RW: That has been kind of important for us all the way through, I think. We do it our way. That's basically the whole idea with playing Garmarna's music. I think. That is why it's fun.
SH: Since the Hildegard von Bingen project was started several years ago, is there already new music composed for a new Garmarna CD?
RW: No idea! (laughs) Stefan, har du gjorde låtar för nästa platta?
EH: Actually, now, it feels like we haven't had any-at least, I haven't had any-energy to search for any new material for Garmarna while we've been working with Hildegard von Bingen. And I have been working a lot with my other band, as well. But now! Now, it starts like it feels like, "O.K., it's time to search for some new lyrics and stuff." But we at least, I haven't had the energy to do it!
SH: Talking about the techno stuff again-have people approached you to remix Garmarna songs?
RW: I don't know! I should... [Richard speaks to Stefan again.] Actually, a few people have done remixes, but I haven't heard anything of it, I think.
SH: Has any of it been released?
SB: Yes, in the US.
EH: Oh! I didn't know that!
SH: I would like to have a list, just to know who these people are.
SB: Me too! Actually, I don't know if it happened. But I know there was a team of remixers, actually. They phoned the record company in the U.S. asking for permission to put it out on a collection CD for radio stations. I don't know if it actually happened, but I think so. But it was really serious. There is also a wonderful remix of "Euchari" that was never put out. It's by a pop duo of producers in Sundsvall. It's really good.
RW: I have heard that, but I had forgotten about it. It's from Vedergällningen.
EH: Maybe I have. I don't remember.
SH: Do you know the Danish band Sorten Muld?
EH: I liked their first. Have they made one CD?
SH: Yeah. they have three CDs. The first one that they did themselves, and now two on Sony.
EH: Oh, I've only heard one of them.
RW: I've heard the first album. I think it's very good.
EH: Yeah, me too. I like that one as well.
RW: But I think … Haven't we met them sometime?
EH: Yeah, we met the bagpipe player, didn't we?

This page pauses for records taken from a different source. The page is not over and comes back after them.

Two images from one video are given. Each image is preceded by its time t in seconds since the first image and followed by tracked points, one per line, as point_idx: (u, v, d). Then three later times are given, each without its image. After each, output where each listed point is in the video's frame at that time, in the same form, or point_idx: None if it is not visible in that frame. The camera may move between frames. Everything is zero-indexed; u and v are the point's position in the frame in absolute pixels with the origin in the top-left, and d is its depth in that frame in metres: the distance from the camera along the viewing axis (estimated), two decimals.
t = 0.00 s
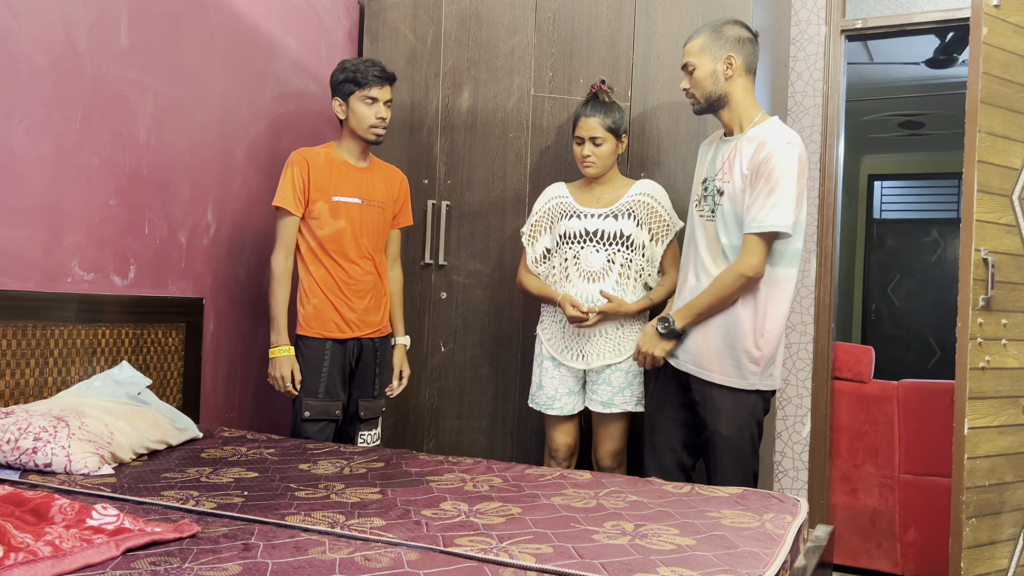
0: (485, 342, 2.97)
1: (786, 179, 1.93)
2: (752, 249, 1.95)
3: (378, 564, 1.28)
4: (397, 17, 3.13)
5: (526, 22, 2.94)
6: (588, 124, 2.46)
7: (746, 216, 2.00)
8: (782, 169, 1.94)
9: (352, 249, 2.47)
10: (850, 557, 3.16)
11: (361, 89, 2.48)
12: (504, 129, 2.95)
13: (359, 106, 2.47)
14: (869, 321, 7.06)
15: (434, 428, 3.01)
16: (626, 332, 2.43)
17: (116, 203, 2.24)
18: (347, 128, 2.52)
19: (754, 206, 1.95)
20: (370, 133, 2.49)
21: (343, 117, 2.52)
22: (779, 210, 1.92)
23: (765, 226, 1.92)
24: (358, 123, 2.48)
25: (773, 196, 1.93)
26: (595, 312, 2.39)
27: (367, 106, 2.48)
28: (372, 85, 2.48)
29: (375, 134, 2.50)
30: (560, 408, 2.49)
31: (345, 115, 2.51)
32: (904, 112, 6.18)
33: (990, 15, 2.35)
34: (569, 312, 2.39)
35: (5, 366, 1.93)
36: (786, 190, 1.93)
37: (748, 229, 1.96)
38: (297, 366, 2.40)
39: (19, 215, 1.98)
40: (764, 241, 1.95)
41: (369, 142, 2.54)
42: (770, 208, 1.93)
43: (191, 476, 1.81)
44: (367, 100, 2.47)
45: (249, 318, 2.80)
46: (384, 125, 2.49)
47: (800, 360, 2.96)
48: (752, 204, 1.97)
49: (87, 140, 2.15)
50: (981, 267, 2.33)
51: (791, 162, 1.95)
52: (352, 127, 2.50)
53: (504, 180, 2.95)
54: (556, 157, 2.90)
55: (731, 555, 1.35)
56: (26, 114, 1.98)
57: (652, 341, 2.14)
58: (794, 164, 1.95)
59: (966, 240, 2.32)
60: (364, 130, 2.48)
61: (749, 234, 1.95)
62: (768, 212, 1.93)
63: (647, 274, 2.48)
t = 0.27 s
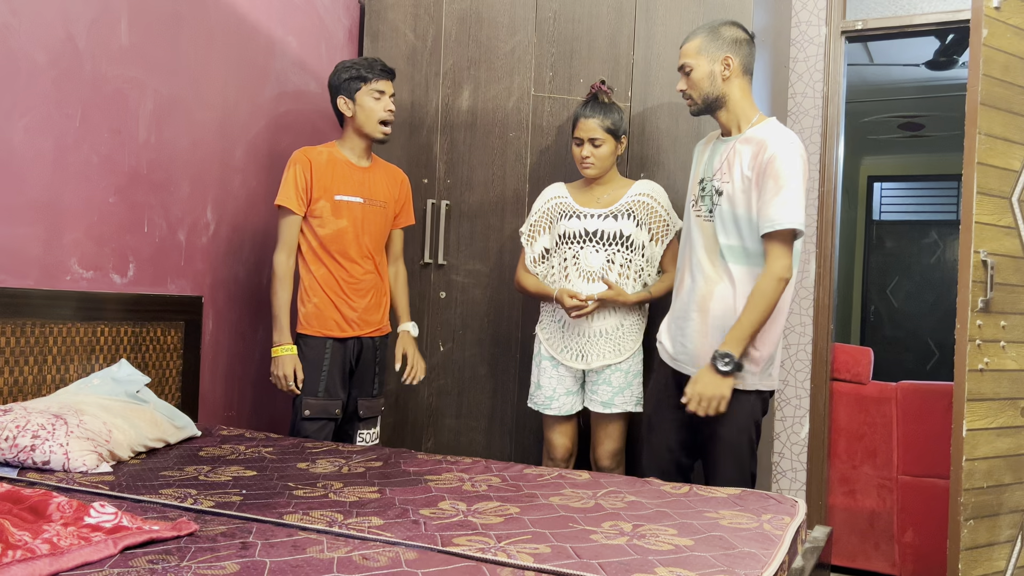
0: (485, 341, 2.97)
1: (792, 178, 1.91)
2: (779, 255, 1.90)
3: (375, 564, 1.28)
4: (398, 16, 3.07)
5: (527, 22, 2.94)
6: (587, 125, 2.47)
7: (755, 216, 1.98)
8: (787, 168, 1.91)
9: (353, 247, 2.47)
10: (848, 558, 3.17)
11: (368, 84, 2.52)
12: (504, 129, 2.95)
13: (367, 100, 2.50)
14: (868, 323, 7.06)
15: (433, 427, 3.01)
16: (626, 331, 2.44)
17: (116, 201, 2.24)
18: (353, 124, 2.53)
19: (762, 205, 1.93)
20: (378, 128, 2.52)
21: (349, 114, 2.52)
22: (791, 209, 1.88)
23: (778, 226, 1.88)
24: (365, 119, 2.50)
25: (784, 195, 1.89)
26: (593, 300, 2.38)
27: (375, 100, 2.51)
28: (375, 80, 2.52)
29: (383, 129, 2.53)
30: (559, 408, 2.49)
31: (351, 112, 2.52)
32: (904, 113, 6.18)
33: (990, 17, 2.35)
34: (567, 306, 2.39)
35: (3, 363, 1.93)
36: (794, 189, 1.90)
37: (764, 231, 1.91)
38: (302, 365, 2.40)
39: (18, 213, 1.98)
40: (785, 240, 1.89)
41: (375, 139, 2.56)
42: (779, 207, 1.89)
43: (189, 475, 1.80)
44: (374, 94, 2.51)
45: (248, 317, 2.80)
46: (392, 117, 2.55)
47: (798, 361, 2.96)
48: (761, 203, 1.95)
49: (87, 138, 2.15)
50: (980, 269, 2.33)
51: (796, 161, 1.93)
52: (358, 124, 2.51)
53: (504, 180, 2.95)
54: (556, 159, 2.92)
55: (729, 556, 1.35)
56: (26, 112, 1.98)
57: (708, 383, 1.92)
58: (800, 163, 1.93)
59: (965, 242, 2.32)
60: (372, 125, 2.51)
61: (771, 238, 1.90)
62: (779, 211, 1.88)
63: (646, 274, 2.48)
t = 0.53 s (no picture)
0: (483, 341, 2.97)
1: (794, 179, 1.90)
2: (801, 255, 1.88)
3: (373, 563, 1.28)
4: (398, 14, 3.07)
5: (527, 22, 2.93)
6: (587, 126, 2.47)
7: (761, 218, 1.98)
8: (790, 170, 1.91)
9: (352, 246, 2.47)
10: (845, 560, 3.16)
11: (381, 87, 2.53)
12: (504, 129, 2.95)
13: (379, 102, 2.51)
14: (866, 325, 7.06)
15: (431, 427, 3.01)
16: (626, 332, 2.44)
17: (115, 198, 2.24)
18: (360, 123, 2.53)
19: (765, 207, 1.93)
20: (388, 129, 2.53)
21: (359, 113, 2.51)
22: (796, 210, 1.88)
23: (786, 225, 1.87)
24: (377, 119, 2.51)
25: (787, 196, 1.89)
26: (593, 293, 2.37)
27: (387, 103, 2.52)
28: (389, 83, 2.53)
29: (393, 130, 2.54)
30: (558, 408, 2.49)
31: (362, 112, 2.51)
32: (903, 116, 6.19)
33: (990, 20, 2.35)
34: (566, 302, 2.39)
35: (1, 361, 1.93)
36: (797, 190, 1.89)
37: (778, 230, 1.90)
38: (303, 363, 2.39)
39: (18, 210, 1.98)
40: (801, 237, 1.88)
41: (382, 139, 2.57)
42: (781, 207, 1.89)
43: (187, 473, 1.80)
44: (386, 97, 2.52)
45: (247, 315, 2.79)
46: (402, 122, 2.56)
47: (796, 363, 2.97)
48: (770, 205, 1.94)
49: (86, 136, 2.15)
50: (979, 272, 2.33)
51: (799, 162, 1.92)
52: (369, 123, 2.52)
53: (503, 180, 2.95)
54: (555, 158, 2.92)
55: (727, 557, 1.35)
56: (26, 109, 1.98)
57: (788, 402, 1.88)
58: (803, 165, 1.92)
59: (964, 245, 2.32)
60: (383, 125, 2.52)
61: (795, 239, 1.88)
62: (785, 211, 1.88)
63: (646, 274, 2.48)
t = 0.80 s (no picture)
0: (481, 341, 2.97)
1: (797, 181, 1.91)
2: (811, 258, 1.91)
3: (369, 562, 1.28)
4: (399, 14, 3.06)
5: (527, 21, 2.94)
6: (586, 126, 2.47)
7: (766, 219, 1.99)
8: (793, 172, 1.91)
9: (351, 245, 2.47)
10: (841, 562, 3.17)
11: (381, 83, 2.53)
12: (503, 129, 2.96)
13: (379, 98, 2.51)
14: (864, 327, 7.07)
15: (429, 426, 3.01)
16: (624, 332, 2.44)
17: (113, 195, 2.24)
18: (359, 118, 2.52)
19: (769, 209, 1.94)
20: (386, 125, 2.53)
21: (358, 109, 2.51)
22: (799, 213, 1.89)
23: (790, 231, 1.89)
24: (375, 115, 2.50)
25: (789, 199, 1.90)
26: (592, 289, 2.38)
27: (386, 100, 2.52)
28: (390, 80, 2.54)
29: (391, 127, 2.54)
30: (555, 408, 2.49)
31: (361, 106, 2.51)
32: (903, 118, 6.19)
33: (990, 24, 2.35)
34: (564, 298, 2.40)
35: None
36: (800, 192, 1.90)
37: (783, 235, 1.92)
38: (298, 362, 2.40)
39: (16, 206, 1.98)
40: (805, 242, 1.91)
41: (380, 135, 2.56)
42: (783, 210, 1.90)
43: (184, 471, 1.80)
44: (386, 94, 2.52)
45: (245, 313, 2.79)
46: (400, 119, 2.55)
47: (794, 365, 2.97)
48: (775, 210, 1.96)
49: (85, 132, 2.15)
50: (976, 275, 2.33)
51: (802, 165, 1.93)
52: (367, 119, 2.51)
53: (502, 179, 2.96)
54: (555, 157, 2.92)
55: (723, 559, 1.35)
56: (24, 105, 1.98)
57: (786, 400, 1.90)
58: (806, 167, 1.93)
59: (962, 248, 2.33)
60: (381, 121, 2.51)
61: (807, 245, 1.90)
62: (789, 215, 1.89)
63: (644, 275, 2.48)
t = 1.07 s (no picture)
0: (478, 340, 2.97)
1: (799, 184, 1.91)
2: (811, 261, 1.91)
3: (365, 560, 1.28)
4: (398, 12, 3.07)
5: (528, 21, 2.94)
6: (585, 126, 2.47)
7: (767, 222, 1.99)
8: (795, 175, 1.92)
9: (350, 243, 2.47)
10: (836, 563, 3.17)
11: (384, 81, 2.53)
12: (502, 128, 2.96)
13: (380, 95, 2.51)
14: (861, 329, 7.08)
15: (425, 425, 3.00)
16: (620, 332, 2.44)
17: (111, 191, 2.23)
18: (359, 114, 2.52)
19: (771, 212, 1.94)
20: (385, 122, 2.52)
21: (359, 104, 2.51)
22: (801, 216, 1.90)
23: (792, 234, 1.89)
24: (374, 112, 2.50)
25: (793, 201, 1.90)
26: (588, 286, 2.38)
27: (387, 98, 2.52)
28: (393, 79, 2.54)
29: (389, 124, 2.53)
30: (551, 407, 2.49)
31: (361, 102, 2.51)
32: (902, 121, 6.20)
33: (989, 27, 2.36)
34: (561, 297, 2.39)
35: None
36: (803, 195, 1.91)
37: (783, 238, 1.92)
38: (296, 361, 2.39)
39: (14, 202, 1.97)
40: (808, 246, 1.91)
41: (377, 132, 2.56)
42: (786, 213, 1.91)
43: (180, 468, 1.80)
44: (388, 92, 2.52)
45: (242, 311, 2.79)
46: (399, 118, 2.55)
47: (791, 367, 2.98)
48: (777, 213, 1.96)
49: (84, 128, 2.14)
50: (974, 278, 2.34)
51: (805, 168, 1.93)
52: (366, 115, 2.51)
53: (501, 179, 2.96)
54: (554, 157, 2.92)
55: (718, 560, 1.35)
56: (23, 101, 1.97)
57: (758, 394, 1.91)
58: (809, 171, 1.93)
59: (959, 251, 2.33)
60: (380, 118, 2.51)
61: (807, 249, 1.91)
62: (792, 218, 1.89)
63: (641, 275, 2.48)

RW: Yeah, he is quite nice. But, you know, we don't know very much about folk music. Obviously, Emma does, and Stefan does, and we meet all these people, but... at least, I don't listen to folk music much.
SH: What kind of music are you currently listening to?

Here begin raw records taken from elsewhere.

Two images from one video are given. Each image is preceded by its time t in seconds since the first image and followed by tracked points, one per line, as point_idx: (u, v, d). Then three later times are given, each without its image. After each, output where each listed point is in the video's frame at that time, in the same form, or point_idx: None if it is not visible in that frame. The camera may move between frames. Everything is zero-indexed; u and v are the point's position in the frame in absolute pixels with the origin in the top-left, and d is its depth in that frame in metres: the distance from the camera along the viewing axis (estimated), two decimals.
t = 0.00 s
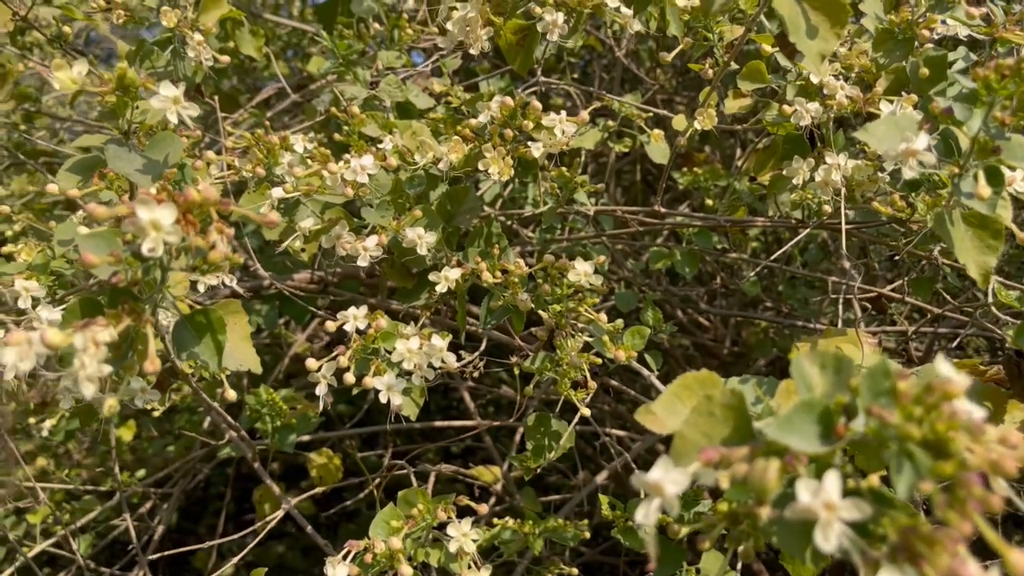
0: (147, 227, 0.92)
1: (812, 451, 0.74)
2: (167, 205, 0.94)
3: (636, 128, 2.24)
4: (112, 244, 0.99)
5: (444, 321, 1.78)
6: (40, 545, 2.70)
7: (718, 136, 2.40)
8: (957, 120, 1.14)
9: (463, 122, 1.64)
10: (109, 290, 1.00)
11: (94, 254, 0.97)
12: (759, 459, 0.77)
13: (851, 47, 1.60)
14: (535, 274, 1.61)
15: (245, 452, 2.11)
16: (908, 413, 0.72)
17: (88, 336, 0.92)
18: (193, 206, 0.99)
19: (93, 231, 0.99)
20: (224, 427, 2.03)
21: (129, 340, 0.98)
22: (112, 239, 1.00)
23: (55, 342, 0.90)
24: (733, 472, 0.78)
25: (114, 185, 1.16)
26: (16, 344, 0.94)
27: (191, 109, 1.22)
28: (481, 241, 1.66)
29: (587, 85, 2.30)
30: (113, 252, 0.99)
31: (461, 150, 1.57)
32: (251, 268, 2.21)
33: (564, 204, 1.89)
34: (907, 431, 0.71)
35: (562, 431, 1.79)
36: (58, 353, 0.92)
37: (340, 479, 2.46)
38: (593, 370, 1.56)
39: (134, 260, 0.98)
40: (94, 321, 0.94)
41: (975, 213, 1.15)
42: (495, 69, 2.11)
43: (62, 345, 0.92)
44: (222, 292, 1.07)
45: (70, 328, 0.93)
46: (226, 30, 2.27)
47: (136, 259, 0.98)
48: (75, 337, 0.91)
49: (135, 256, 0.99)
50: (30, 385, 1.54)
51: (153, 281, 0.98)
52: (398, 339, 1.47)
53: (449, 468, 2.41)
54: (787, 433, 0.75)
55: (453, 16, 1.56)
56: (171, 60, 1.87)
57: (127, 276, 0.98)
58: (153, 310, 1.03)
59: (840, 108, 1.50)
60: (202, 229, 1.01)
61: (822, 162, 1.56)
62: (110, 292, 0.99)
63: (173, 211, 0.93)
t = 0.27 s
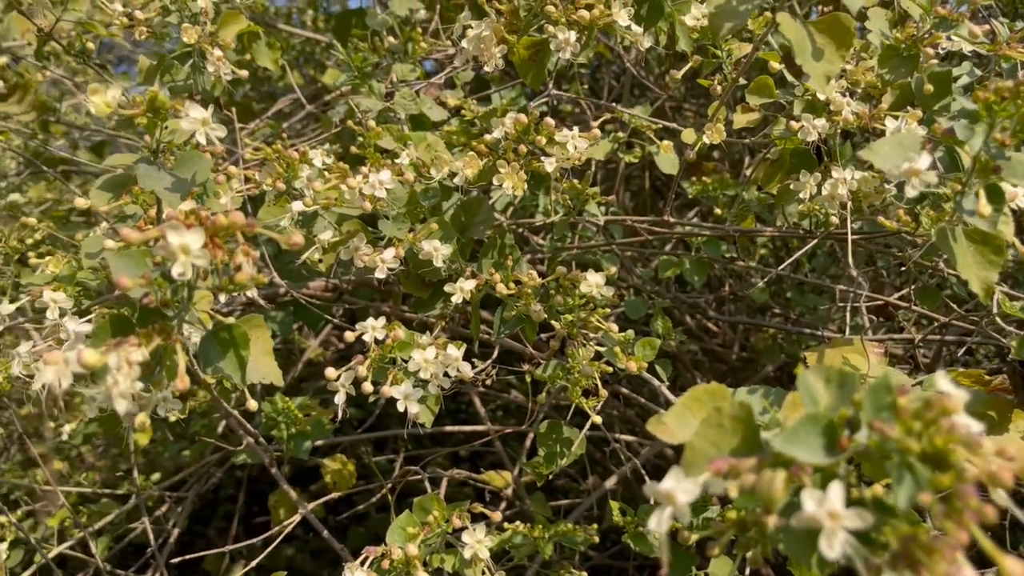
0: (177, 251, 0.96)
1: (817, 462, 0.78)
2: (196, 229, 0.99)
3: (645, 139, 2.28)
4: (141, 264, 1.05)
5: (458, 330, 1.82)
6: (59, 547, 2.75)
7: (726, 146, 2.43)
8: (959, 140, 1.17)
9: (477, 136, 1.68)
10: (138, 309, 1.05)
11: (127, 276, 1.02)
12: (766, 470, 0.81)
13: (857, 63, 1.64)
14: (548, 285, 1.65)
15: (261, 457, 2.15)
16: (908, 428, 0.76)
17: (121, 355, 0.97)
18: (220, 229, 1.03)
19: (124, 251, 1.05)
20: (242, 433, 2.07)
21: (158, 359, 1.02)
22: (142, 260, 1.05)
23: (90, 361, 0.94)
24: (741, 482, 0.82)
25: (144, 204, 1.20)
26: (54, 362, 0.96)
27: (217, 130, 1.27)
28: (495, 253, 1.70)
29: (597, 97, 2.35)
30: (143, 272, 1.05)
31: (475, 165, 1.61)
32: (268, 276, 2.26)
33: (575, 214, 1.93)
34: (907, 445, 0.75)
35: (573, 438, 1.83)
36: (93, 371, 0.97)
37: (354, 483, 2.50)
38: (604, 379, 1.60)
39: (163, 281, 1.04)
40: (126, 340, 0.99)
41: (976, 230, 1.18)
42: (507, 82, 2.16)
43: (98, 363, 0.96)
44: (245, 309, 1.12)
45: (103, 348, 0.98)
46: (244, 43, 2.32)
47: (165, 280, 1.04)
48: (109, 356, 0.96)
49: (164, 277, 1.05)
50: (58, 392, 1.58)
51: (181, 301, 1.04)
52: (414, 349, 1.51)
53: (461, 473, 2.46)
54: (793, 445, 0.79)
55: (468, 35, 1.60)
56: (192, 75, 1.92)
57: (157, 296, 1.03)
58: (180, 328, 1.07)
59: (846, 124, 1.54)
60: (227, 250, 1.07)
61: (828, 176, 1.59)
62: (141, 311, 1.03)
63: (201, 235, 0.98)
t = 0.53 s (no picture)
0: (215, 263, 1.00)
1: (825, 473, 0.82)
2: (233, 243, 1.02)
3: (655, 150, 2.33)
4: (176, 275, 1.09)
5: (472, 339, 1.86)
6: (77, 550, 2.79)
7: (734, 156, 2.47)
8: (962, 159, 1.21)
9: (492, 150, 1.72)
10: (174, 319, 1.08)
11: (165, 287, 1.06)
12: (776, 479, 0.85)
13: (863, 79, 1.68)
14: (561, 296, 1.69)
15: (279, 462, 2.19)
16: (912, 441, 0.79)
17: (162, 363, 1.01)
18: (254, 242, 1.06)
19: (159, 264, 1.09)
20: (261, 438, 2.12)
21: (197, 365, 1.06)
22: (176, 271, 1.09)
23: (134, 369, 0.98)
24: (753, 491, 0.86)
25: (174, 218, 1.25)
26: (98, 370, 0.99)
27: (244, 148, 1.32)
28: (509, 264, 1.73)
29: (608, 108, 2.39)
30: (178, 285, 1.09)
31: (491, 178, 1.64)
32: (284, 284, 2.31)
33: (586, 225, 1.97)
34: (911, 457, 0.79)
35: (585, 444, 1.86)
36: (134, 378, 1.01)
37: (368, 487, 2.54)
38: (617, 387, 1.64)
39: (199, 292, 1.08)
40: (166, 348, 1.03)
41: (980, 246, 1.22)
42: (519, 95, 2.20)
43: (139, 372, 1.00)
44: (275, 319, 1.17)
45: (144, 356, 1.02)
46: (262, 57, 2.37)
47: (200, 290, 1.08)
48: (151, 364, 1.00)
49: (199, 288, 1.09)
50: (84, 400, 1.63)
51: (216, 310, 1.08)
52: (431, 358, 1.55)
53: (473, 478, 2.49)
54: (801, 456, 0.82)
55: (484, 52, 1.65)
56: (212, 89, 1.96)
57: (194, 306, 1.07)
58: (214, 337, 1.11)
59: (853, 139, 1.57)
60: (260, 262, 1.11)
61: (835, 190, 1.63)
62: (177, 321, 1.07)
63: (237, 248, 1.02)
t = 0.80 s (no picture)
0: (240, 282, 1.04)
1: (827, 486, 0.85)
2: (257, 263, 1.07)
3: (664, 161, 2.36)
4: (200, 292, 1.13)
5: (484, 348, 1.89)
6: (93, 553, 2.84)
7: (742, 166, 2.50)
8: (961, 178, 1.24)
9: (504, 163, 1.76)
10: (199, 335, 1.13)
11: (190, 304, 1.11)
12: (781, 492, 0.88)
13: (868, 95, 1.71)
14: (571, 307, 1.72)
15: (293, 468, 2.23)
16: (912, 456, 0.83)
17: (189, 379, 1.06)
18: (277, 261, 1.09)
19: (184, 280, 1.13)
20: (276, 445, 2.16)
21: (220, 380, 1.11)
22: (200, 288, 1.14)
23: (162, 385, 1.04)
24: (758, 503, 0.89)
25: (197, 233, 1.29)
26: (128, 386, 1.05)
27: (266, 166, 1.37)
28: (520, 275, 1.76)
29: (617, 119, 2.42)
30: (202, 301, 1.13)
31: (503, 192, 1.67)
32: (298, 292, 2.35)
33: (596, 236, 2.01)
34: (910, 473, 0.82)
35: (595, 452, 1.90)
36: (161, 393, 1.06)
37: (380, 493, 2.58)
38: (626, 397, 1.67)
39: (224, 308, 1.12)
40: (192, 363, 1.08)
41: (982, 261, 1.24)
42: (530, 107, 2.24)
43: (168, 387, 1.05)
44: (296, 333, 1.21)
45: (171, 371, 1.07)
46: (276, 69, 2.42)
47: (225, 307, 1.12)
48: (178, 381, 1.05)
49: (223, 305, 1.13)
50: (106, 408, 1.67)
51: (239, 326, 1.12)
52: (444, 368, 1.58)
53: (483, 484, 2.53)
54: (805, 470, 0.86)
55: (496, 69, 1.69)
56: (229, 103, 2.00)
57: (219, 322, 1.11)
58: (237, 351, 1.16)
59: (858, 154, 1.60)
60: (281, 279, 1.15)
61: (841, 204, 1.66)
62: (203, 337, 1.12)
63: (261, 267, 1.06)
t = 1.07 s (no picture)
0: (262, 299, 1.09)
1: (822, 499, 0.89)
2: (279, 280, 1.11)
3: (668, 173, 2.40)
4: (221, 307, 1.17)
5: (491, 358, 1.93)
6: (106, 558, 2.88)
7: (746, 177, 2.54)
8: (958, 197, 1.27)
9: (512, 178, 1.79)
10: (221, 348, 1.18)
11: (213, 319, 1.15)
12: (778, 505, 0.92)
13: (868, 111, 1.74)
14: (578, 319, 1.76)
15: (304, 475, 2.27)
16: (903, 472, 0.87)
17: (213, 391, 1.10)
18: (297, 278, 1.15)
19: (205, 294, 1.17)
20: (287, 452, 2.20)
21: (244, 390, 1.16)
22: (222, 303, 1.17)
23: (188, 397, 1.08)
24: (757, 516, 0.93)
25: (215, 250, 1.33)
26: (154, 397, 1.09)
27: (281, 184, 1.40)
28: (527, 287, 1.79)
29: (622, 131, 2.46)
30: (225, 315, 1.17)
31: (510, 207, 1.70)
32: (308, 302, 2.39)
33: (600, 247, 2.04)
34: (901, 487, 0.86)
35: (600, 461, 1.93)
36: (186, 404, 1.10)
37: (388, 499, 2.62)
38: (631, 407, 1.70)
39: (245, 323, 1.17)
40: (216, 376, 1.13)
41: (976, 277, 1.27)
42: (537, 120, 2.28)
43: (192, 400, 1.09)
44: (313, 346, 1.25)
45: (196, 383, 1.11)
46: (288, 82, 2.46)
47: (246, 321, 1.17)
48: (203, 393, 1.09)
49: (245, 319, 1.18)
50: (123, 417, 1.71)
51: (260, 340, 1.17)
52: (452, 379, 1.62)
53: (490, 490, 2.56)
54: (801, 483, 0.90)
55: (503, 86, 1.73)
56: (241, 118, 2.04)
57: (241, 336, 1.16)
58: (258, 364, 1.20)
59: (858, 169, 1.64)
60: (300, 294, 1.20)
61: (842, 218, 1.69)
62: (225, 351, 1.16)
63: (281, 285, 1.11)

RW: Currently, it's... I don't know. I got the Manu Chao album.
SH: I have not heard it.
RW: He is playing tonight at seven o'clock. You should see it. That's great. And [about music currently listened to] I don't know really. It's mixed.
EH: For me, if I listen to folk music, I listen to the traditional music. I don't so often listen to the mixed... well, I listen to that first CD of Sorten Muld.
SH: Is there a huge untapped pool of ancient Swedish literature that you will be able to get ideas from for songs?
EH: Yeah, there is a lot. I mean, it's very big.
EH: Yeah, I mean, we have only been using so... jag kan inte prata!
SH: A tiny amount of the available material?
EH: Yeah. (laughs)
RW: But also, like, perhaps eighty or ninety percent of that is very similar lyrics as well for them.
EH: Yeah, it's hard. That's true.
RW: And you really have to look for material which is different, which is something that attracts your attention. And that's kind of hard, you know, trying to find... I don't know! [To Emma] You do all the work, so I shouldn't say.
EH: It's really hard to find. You can go to the archive in Stockholm where they have every recording of old people that they went out an recorded in the sixties and forties. And they have notes, as well. But when you sit there for one week, and you listen to all these tapes all day, all day, all day for one week, then you can listen to so much but you can maybe sometimes only find one tune. So it's really hard to just find that one that you think, "Oh, this is one for us."
Well, that was it. As Carl said in the introduction, Garmarna are a band that each and every release is different. For the Space Rock crowd I would recommed their CD, Verdergällningen from 1998.